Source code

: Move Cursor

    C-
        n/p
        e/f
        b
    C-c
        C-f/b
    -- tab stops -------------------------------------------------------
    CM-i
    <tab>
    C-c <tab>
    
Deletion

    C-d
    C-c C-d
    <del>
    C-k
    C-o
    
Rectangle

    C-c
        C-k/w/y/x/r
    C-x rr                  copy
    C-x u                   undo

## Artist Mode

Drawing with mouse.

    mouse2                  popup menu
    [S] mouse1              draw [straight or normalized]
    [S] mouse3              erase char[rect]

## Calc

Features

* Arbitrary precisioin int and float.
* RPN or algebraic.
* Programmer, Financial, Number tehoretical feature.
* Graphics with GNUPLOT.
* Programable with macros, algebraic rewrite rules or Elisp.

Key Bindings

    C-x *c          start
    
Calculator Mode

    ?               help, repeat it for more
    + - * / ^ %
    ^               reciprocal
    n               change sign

··········

**Your assignment:** Update the material by changing "popup menu" to "context menu" and keeping every other part the same.

**Expected answer:**
Source code

: Move Cursor

    C-
        n/p
        e/f
        b
    C-c
        C-f/b
    -- tab stops -------------------------------------------------------
    CM-i
    <tab>
    C-c <tab>
    
Deletion

    C-d
    C-c C-d
    <del>
    C-k
    C-o
    
Rectangle

    C-c
        C-k/w/y/x/r
    C-x rr                  copy
    C-x u                   undo

## Artist Mode

Drawing with mouse.

    mouse2                  context menu
    [S] mouse1              draw [straight or normalized]
    [S] mouse3              erase char[rect]

## Calc

Features

* Arbitrary precisioin int and float.
* RPN or algebraic.
* Programmer, Financial, Number tehoretical feature.
* Graphics with GNUPLOT.
* Programable with macros, algebraic rewrite rules or Elisp.

Key Bindings

    C-x *c          start
    
Calculator Mode

    ?               help, repeat it for more
    + - * / ^ %
    ^               reciprocal
    n               change sign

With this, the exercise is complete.